### Data to examine

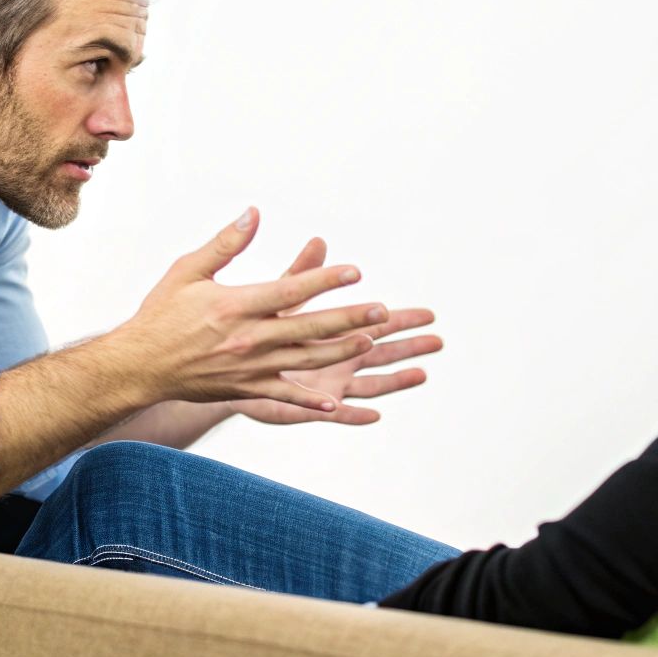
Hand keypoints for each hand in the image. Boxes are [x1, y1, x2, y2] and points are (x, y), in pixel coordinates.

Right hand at [114, 207, 392, 412]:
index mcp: (236, 305)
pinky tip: (335, 403)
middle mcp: (248, 338)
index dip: (324, 279)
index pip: (290, 289)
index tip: (353, 271)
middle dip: (349, 318)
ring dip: (341, 352)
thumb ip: (226, 244)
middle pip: (309, 327)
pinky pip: (284, 396)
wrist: (139, 365)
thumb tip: (254, 214)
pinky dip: (310, 401)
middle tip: (382, 310)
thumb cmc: (161, 314)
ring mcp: (250, 367)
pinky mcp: (246, 388)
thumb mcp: (188, 271)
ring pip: (306, 360)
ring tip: (370, 341)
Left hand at [228, 236, 440, 425]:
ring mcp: (323, 383)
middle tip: (438, 340)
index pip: (372, 323)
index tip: (429, 314)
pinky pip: (333, 413)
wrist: (219, 362)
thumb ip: (300, 274)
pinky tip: (374, 416)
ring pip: (366, 383)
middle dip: (409, 347)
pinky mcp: (303, 404)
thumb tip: (318, 240)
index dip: (401, 319)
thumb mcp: (278, 297)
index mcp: (330, 332)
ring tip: (421, 374)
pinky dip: (353, 414)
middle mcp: (333, 359)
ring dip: (394, 380)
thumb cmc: (250, 327)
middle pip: (380, 353)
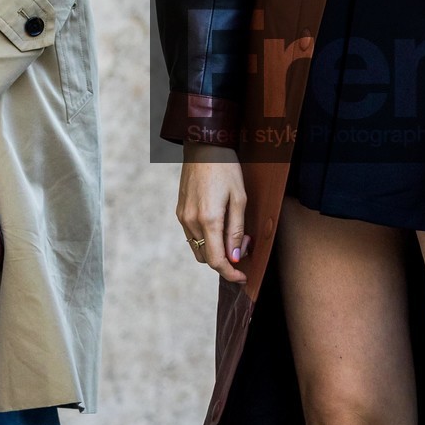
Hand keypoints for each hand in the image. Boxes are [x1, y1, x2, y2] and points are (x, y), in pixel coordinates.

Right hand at [177, 153, 249, 283]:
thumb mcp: (240, 199)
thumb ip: (236, 231)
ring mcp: (183, 217)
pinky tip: (219, 227)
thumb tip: (235, 257)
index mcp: (208, 220)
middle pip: (206, 258)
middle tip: (243, 246)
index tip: (243, 277)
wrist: (204, 147)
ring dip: (214, 251)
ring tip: (232, 235)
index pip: (216, 260)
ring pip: (197, 249)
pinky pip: (192, 236)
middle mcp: (191, 222)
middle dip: (225, 261)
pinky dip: (205, 240)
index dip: (230, 273)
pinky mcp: (180, 212)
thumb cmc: (226, 170)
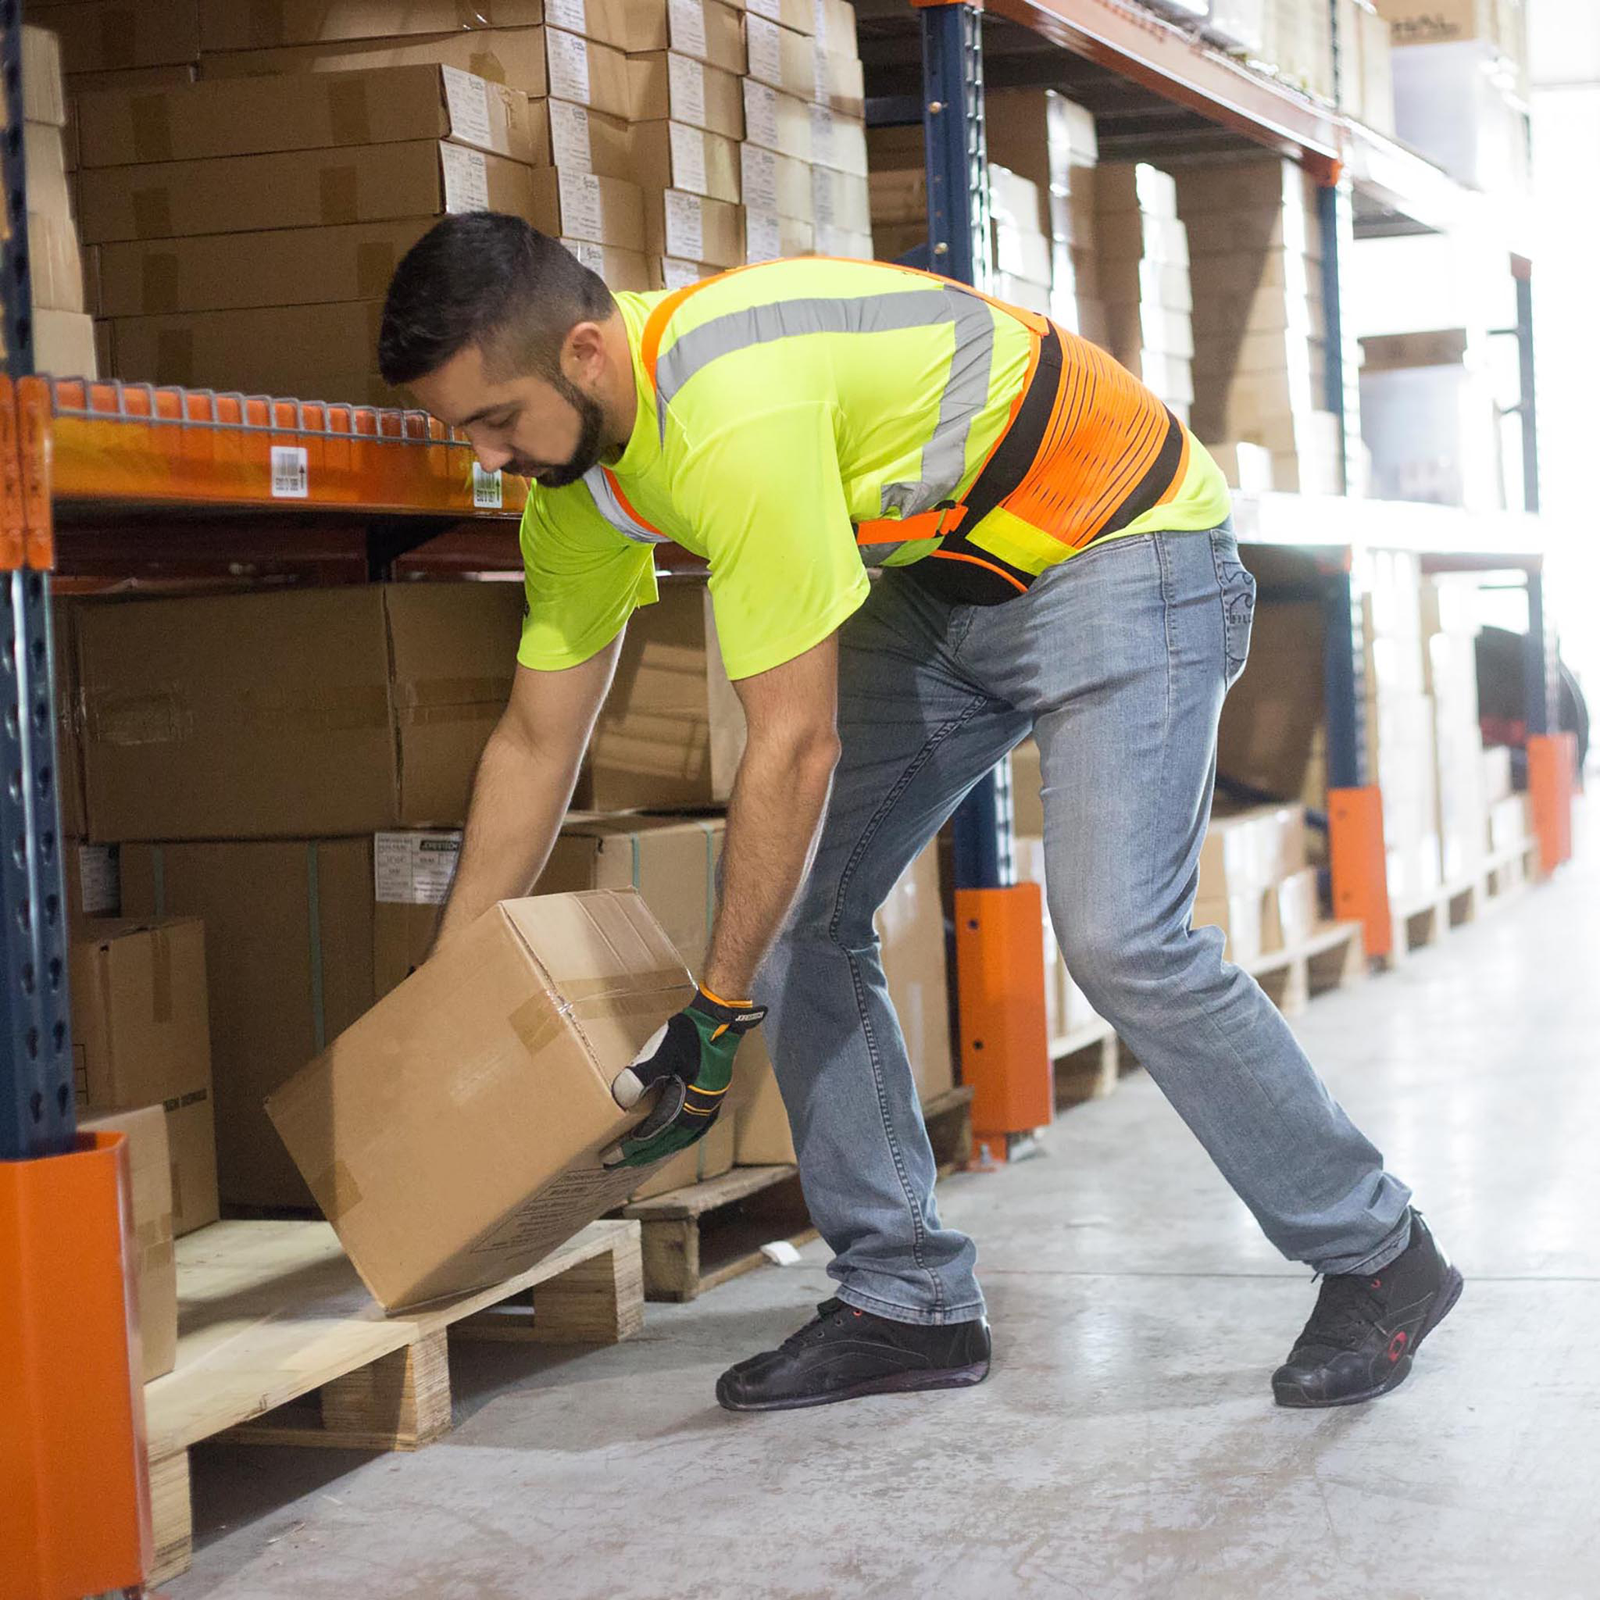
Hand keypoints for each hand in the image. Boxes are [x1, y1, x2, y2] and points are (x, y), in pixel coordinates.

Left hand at [603, 987, 766, 1169]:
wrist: (720, 1019)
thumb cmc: (690, 1033)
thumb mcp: (662, 1051)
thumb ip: (642, 1075)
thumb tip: (621, 1100)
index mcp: (689, 1103)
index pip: (655, 1133)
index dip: (632, 1147)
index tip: (611, 1156)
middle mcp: (701, 1111)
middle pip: (667, 1142)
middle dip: (642, 1154)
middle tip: (617, 1163)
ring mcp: (710, 1105)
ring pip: (681, 1138)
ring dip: (659, 1149)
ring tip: (640, 1156)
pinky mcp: (712, 1096)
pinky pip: (692, 1129)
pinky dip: (677, 1139)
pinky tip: (670, 1137)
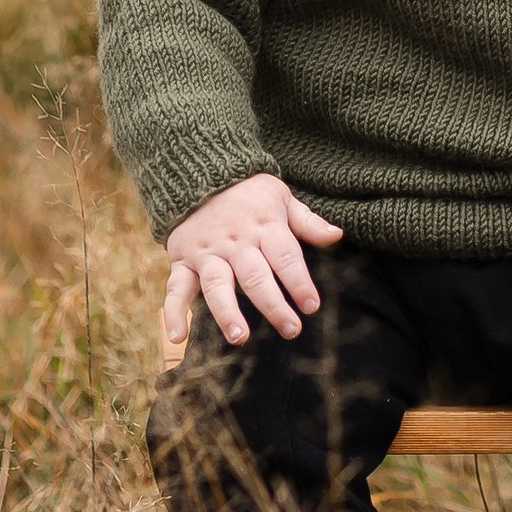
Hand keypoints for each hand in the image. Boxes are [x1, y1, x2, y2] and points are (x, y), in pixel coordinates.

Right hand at [163, 173, 344, 349]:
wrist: (200, 173)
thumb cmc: (249, 193)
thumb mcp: (281, 197)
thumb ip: (307, 221)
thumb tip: (337, 235)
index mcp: (264, 226)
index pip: (285, 256)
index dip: (299, 282)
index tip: (311, 306)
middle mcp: (236, 242)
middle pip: (255, 276)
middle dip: (273, 304)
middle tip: (291, 329)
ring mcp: (207, 252)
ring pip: (217, 285)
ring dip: (227, 312)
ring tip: (239, 337)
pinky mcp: (182, 260)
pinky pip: (175, 288)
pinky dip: (174, 312)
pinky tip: (177, 338)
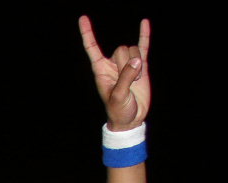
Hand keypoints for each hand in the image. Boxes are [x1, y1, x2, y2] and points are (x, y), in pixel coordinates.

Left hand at [80, 16, 150, 130]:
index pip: (92, 48)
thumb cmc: (119, 110)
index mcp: (101, 70)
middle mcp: (112, 64)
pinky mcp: (141, 66)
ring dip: (139, 65)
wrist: (131, 118)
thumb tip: (137, 59)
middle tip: (129, 82)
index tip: (83, 18)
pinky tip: (145, 22)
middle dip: (128, 63)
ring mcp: (127, 64)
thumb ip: (126, 77)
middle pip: (121, 49)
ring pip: (133, 50)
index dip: (87, 34)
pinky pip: (143, 46)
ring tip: (136, 82)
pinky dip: (144, 35)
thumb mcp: (118, 96)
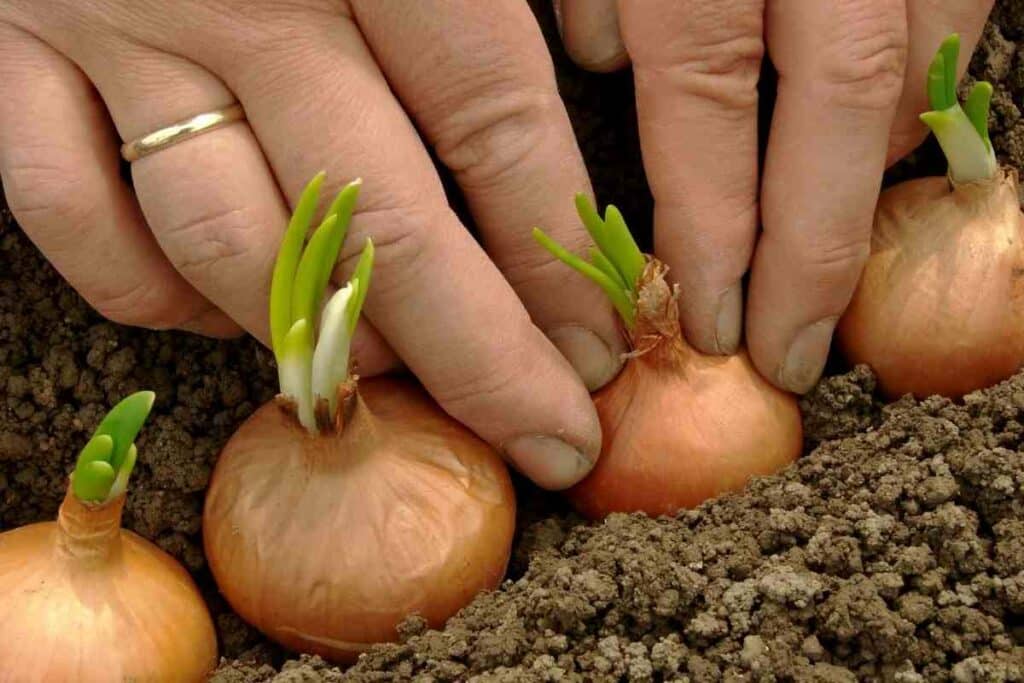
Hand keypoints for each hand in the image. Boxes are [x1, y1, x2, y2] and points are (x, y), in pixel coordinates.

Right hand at [0, 1, 630, 489]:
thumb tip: (589, 88)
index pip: (490, 120)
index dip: (554, 254)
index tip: (604, 345)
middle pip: (377, 224)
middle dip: (478, 356)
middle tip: (550, 437)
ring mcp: (105, 28)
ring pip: (227, 245)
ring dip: (318, 338)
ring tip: (393, 380)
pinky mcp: (2, 55)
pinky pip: (70, 219)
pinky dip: (149, 294)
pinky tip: (218, 317)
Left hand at [555, 0, 994, 392]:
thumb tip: (605, 56)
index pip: (705, 108)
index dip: (710, 234)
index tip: (708, 326)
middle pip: (843, 104)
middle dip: (819, 250)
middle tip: (791, 353)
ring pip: (917, 65)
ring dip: (875, 170)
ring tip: (826, 252)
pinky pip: (952, 14)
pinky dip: (922, 88)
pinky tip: (874, 135)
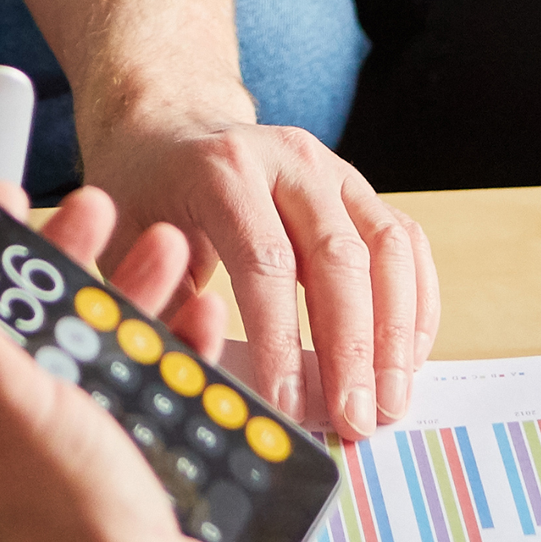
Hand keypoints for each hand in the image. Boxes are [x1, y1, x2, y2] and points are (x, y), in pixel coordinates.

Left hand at [0, 179, 242, 541]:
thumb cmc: (74, 533)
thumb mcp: (7, 403)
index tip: (13, 197)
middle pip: (25, 319)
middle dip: (70, 261)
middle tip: (100, 213)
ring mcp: (55, 449)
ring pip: (87, 344)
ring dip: (129, 293)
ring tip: (167, 250)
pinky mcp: (113, 463)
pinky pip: (135, 384)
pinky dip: (166, 347)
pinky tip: (195, 317)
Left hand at [83, 99, 437, 440]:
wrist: (171, 120)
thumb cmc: (145, 189)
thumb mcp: (124, 242)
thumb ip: (164, 306)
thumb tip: (209, 385)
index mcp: (223, 170)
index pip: (266, 262)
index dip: (281, 341)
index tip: (288, 407)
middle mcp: (287, 159)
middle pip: (339, 256)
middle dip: (353, 349)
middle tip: (356, 422)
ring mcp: (331, 168)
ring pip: (387, 246)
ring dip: (396, 332)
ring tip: (389, 402)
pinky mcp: (357, 186)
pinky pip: (405, 240)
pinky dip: (415, 301)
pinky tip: (407, 358)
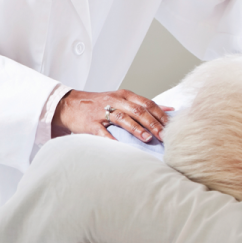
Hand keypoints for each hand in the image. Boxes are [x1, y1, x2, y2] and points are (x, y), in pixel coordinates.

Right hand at [52, 89, 172, 142]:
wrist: (69, 105)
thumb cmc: (98, 104)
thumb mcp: (121, 99)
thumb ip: (143, 105)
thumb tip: (168, 110)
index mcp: (124, 95)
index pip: (147, 103)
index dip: (160, 115)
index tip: (172, 126)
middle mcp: (114, 101)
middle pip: (137, 110)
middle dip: (153, 123)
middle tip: (164, 136)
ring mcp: (101, 112)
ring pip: (122, 118)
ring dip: (136, 128)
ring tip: (147, 138)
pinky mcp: (90, 123)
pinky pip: (102, 132)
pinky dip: (112, 140)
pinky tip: (121, 147)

######

# [Prompt]
Scan the records above and show every line in which the word "Left" occurs.

# [Solution to this exercise]
Left hand at [228, 236, 440, 425]:
Left hand at [603, 987, 766, 1169]:
Left hand at [80, 16, 150, 130]:
Left hand at [555, 0, 994, 392]:
Left hand at [0, 179, 242, 541]:
Left hand at [83, 99, 437, 440]:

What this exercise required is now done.